Stellungnahmen

Forschungsethik muss den Gegenständen adäquat sein! Stellungnahme der Ethikkommission DGS/BSiD zur Position des AKEK

Im November 2024 erschien im Deutschen Ärzteblatt ein Beitrag (Ärzteblatt-Artikel), in dem der Arbeitskreis Medizinischer Ethikkommissionen (AKEK) auf den zunehmenden Bedarf an forschungsethischer Beratung außerhalb der Medizin hinweist. Dieser Beobachtung ist uneingeschränkt zuzustimmen.
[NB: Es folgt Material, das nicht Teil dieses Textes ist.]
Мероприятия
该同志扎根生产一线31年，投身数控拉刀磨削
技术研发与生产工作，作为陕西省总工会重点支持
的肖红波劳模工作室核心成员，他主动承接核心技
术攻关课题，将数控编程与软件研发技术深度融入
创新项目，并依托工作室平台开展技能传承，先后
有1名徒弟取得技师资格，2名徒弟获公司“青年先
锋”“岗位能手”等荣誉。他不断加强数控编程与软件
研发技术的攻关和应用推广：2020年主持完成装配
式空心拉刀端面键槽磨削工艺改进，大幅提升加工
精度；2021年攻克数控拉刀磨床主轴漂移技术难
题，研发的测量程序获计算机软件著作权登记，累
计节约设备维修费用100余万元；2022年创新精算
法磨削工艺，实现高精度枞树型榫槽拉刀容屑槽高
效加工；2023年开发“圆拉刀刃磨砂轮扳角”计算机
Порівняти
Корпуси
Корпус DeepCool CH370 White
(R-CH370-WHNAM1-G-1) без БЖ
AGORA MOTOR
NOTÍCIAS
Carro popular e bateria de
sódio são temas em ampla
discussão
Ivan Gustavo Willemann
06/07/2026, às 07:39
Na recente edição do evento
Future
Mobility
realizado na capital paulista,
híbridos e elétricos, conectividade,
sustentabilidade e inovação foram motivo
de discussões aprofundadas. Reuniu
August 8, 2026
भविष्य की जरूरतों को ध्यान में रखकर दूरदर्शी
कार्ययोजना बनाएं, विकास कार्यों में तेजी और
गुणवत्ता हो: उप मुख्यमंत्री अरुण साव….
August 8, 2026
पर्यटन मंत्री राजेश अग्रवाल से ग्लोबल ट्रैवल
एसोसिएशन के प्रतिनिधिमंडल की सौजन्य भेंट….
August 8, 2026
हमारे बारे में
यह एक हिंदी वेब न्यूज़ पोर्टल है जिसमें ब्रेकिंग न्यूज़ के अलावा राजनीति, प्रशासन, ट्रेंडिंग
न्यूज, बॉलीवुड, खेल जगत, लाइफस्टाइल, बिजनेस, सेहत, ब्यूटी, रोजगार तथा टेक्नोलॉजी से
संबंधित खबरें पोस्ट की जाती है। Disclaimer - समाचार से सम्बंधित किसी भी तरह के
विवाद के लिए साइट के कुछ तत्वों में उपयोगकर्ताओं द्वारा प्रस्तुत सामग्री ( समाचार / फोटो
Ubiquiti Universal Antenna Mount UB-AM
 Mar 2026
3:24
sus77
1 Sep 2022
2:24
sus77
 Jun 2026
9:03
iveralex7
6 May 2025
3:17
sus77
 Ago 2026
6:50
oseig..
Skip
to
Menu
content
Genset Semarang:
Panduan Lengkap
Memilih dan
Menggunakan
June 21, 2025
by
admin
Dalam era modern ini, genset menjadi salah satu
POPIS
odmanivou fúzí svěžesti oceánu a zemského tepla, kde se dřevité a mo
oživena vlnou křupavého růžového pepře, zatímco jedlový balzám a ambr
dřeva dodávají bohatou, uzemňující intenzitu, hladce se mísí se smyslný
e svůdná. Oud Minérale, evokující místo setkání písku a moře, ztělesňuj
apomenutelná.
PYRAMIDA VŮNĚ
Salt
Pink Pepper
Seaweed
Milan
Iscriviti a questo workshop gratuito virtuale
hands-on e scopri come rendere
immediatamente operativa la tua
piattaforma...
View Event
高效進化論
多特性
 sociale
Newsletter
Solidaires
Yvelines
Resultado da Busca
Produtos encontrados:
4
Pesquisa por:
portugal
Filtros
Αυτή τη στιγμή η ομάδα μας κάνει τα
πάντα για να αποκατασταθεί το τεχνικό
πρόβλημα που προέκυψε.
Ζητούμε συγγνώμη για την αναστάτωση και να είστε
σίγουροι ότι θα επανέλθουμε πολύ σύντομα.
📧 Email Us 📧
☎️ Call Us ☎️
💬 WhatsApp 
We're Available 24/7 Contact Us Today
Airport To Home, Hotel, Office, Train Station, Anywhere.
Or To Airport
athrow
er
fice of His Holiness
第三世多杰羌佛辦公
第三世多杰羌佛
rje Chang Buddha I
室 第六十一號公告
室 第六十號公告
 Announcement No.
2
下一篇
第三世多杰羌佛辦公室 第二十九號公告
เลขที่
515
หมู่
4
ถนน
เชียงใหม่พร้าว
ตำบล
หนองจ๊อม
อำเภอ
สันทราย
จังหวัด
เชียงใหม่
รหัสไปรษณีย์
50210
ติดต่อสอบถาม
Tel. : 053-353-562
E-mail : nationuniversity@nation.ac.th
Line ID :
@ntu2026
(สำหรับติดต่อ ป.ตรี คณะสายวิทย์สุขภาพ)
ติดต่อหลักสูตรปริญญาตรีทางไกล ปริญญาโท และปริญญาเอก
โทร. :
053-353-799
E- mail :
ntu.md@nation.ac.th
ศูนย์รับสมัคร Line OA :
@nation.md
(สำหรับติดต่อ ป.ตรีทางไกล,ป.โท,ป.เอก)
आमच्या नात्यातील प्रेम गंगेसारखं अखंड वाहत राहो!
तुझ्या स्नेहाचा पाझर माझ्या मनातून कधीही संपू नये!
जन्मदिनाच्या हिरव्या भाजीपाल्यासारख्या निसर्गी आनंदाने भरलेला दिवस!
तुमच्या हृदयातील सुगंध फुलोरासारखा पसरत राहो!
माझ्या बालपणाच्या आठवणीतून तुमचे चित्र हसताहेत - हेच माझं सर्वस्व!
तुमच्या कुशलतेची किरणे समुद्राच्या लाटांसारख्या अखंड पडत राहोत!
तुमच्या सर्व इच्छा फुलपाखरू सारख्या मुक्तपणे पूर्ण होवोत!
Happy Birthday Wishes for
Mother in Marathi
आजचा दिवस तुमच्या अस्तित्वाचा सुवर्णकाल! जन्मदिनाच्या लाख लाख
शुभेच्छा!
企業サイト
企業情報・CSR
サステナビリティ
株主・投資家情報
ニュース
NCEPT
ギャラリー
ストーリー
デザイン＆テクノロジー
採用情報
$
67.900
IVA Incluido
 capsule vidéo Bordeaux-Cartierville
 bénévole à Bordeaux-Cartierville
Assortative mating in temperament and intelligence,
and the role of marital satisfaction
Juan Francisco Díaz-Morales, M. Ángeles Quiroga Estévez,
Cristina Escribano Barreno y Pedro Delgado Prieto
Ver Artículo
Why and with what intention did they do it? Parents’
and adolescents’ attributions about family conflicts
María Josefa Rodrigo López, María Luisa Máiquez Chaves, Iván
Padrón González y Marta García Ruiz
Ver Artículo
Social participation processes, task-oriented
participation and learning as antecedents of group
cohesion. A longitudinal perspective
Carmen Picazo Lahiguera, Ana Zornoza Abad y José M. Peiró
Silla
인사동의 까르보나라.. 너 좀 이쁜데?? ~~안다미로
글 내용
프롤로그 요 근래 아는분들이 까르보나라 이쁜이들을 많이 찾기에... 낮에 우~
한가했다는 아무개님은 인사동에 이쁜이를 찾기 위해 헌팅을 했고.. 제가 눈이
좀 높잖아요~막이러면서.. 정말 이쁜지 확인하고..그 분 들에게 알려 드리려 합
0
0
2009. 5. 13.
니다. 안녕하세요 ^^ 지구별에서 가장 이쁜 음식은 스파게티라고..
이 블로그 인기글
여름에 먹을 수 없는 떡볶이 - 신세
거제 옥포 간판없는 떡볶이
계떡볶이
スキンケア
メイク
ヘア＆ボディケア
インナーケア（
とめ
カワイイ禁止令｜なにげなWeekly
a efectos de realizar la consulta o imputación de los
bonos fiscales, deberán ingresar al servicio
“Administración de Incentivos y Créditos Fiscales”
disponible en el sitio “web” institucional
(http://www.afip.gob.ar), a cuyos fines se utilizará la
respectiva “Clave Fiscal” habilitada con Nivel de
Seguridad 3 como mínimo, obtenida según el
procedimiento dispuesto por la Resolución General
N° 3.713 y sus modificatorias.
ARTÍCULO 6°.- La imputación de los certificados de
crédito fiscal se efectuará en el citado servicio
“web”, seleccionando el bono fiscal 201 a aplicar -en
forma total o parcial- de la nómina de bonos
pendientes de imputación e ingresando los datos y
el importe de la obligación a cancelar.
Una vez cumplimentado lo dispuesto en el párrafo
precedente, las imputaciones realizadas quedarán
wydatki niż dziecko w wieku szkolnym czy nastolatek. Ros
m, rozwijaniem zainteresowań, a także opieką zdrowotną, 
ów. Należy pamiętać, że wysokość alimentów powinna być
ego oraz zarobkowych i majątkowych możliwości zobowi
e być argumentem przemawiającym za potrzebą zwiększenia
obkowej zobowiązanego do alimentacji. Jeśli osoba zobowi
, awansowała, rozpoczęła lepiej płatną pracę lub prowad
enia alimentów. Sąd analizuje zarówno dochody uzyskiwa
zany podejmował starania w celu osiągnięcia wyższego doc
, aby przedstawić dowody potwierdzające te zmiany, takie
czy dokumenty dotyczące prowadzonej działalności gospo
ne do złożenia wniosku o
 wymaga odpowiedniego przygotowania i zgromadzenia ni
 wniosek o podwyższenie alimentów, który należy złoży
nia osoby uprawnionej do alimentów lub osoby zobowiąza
Problematisch ist jedoch die implizite Grundannahme des Artikels, dass forschungsethische Standards allein aus der Perspektive medizinischer Ethikkommissionen zu definieren seien. Die in anderen Disziplinen – etwa in den Sozialwissenschaften – etablierten Debatten, Verfahren und Gremien zur Forschungsethik werden im Text weitgehend ignoriert. Stattdessen erhebt der AKEK den Anspruch, allgemeingültige Maßstäbe auch für nicht-medizinische Forschung zu entwickeln – und verkennt dabei, dass solche Standards längst existieren, etwa in den Empfehlungen des RatSWD ( http://dx.doi.org/10.17620/02671.1)

Die Reaktionen aus den Sozialwissenschaften fielen entsprechend deutlich aus:
Das Netzwerk Ethikkommissionen in den Sozialwissenschaften (neks), dem auch Prof. Dr. Hella von Unger als Mitglied der gemeinsamen Ethikkommission (EK) von DGS und BSiD angehört, hat eine fundierte Stellungnahme veröffentlicht, der sich die EK von DGS und BSiD ausdrücklich anschließt. Auch die Deutsche Gesellschaft für Psychologie (DGPs) sowie der Rat für Sozial- und Wirtschaftsdaten (RatSWD) haben sich kritisch geäußert – siehe die Leserbriefe im Ärzteblatt sowie die Stellungnahme des RatSWD.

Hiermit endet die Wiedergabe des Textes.